For years the Nutz Poker League, along with several competitors, has been running free tournaments at bars and restaurants in the Tampa Bay area. It makes money by taking a cut of what players spend on food and drinks. The players accumulate points based on their spending as well as their poker performance and can ultimately win prizes such as vacations, cruises, laptops, cameras, and “various unique poker gifts.” Twice a year the winner of the league’s “grand championship” receives “a trip to Las Vegas and a Buy In to The World Series of Poker.” Since there is no fee to play and no money is wagered on the games, Nutz owner Richard Danford believed he was complying with Florida’s gambling laws. Evidently the Florida Division of Alcoholic Beverages and Tobacco disagreed. It expressed this disagreement by sending its agents, assisted by black-masked local police officers “in full riot gear” with “weapons drawn,” to raid a Texas Hold ‘Em tournament at Louie’s Grill and Sports Bar in Largo the Saturday before last. The Tampa Bay Times reports that Danford and five of his employees “were arrested, accused of working for a gambling house,” while “the restaurant owner was charged with keeping a gambling house.” Those are third-degree felonies, punishable by a $5,000 fine and up to five years in prison.

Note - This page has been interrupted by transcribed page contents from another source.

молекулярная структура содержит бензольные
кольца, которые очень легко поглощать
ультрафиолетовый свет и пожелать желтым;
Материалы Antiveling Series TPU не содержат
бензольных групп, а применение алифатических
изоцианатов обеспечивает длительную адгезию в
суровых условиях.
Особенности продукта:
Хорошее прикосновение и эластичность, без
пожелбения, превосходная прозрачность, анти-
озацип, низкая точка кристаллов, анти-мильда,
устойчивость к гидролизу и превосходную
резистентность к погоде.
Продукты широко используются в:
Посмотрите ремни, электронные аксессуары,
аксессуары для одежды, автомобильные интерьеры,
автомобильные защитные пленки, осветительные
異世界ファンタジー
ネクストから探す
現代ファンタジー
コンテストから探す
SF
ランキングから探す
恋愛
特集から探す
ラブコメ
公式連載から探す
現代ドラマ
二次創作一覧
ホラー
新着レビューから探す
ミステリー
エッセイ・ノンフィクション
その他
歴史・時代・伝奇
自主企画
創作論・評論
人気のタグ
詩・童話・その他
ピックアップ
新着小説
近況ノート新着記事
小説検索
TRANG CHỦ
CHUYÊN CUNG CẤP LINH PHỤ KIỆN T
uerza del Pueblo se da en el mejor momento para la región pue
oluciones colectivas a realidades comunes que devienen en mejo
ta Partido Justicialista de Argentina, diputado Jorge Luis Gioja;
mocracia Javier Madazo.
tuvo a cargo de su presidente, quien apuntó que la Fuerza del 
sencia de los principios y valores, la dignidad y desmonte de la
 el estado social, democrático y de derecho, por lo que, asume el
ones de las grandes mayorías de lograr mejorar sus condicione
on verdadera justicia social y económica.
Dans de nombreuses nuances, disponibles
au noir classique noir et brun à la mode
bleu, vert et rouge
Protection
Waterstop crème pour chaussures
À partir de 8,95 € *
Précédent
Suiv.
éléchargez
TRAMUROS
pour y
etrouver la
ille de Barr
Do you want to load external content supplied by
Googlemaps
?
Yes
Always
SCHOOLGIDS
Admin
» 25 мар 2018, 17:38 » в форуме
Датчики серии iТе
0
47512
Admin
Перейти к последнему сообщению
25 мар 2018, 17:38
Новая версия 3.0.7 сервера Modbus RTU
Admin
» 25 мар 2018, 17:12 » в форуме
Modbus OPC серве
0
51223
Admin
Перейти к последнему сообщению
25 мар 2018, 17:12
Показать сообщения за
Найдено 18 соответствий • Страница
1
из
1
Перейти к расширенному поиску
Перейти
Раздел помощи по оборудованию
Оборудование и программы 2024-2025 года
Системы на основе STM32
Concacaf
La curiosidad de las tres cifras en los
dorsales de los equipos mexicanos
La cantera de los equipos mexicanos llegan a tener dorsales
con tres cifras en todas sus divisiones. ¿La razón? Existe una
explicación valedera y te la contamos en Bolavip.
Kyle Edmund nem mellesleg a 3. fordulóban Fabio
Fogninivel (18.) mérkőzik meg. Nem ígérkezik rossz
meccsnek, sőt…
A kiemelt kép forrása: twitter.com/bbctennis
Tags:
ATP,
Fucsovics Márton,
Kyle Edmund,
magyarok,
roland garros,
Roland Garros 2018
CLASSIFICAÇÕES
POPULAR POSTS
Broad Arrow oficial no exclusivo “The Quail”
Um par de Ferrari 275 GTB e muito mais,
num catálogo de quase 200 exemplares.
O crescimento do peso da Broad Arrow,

Pinellas-Pasco Assistant State Attorney Joshua Riba told the Times that Florida’s definition of gambling, rather counterintuitively, does not require betting. “The statute itself does not require anybody to ante in,” Riba says. “If they are playing cards, and they have an opportunity to win something of value, then they are technically violating this particular gambling statute.” In fact, the offense of keeping a gambling house is defined as, among other things, letting people use a place “to play for money or other valuable thing at any game whatever, whether heretofore prohibited or not.” On its face, this so-called crime is not limited to games of chance; a Scrabble tournament with a cash prize or a trivia contest that gives a bar tab to the winning team seemingly would qualify. The Times notes that Florida has an exception for private “penny-ante games,” but it does not apply to public tournaments—even, according to state regulators, if the amount of money wagered is zero.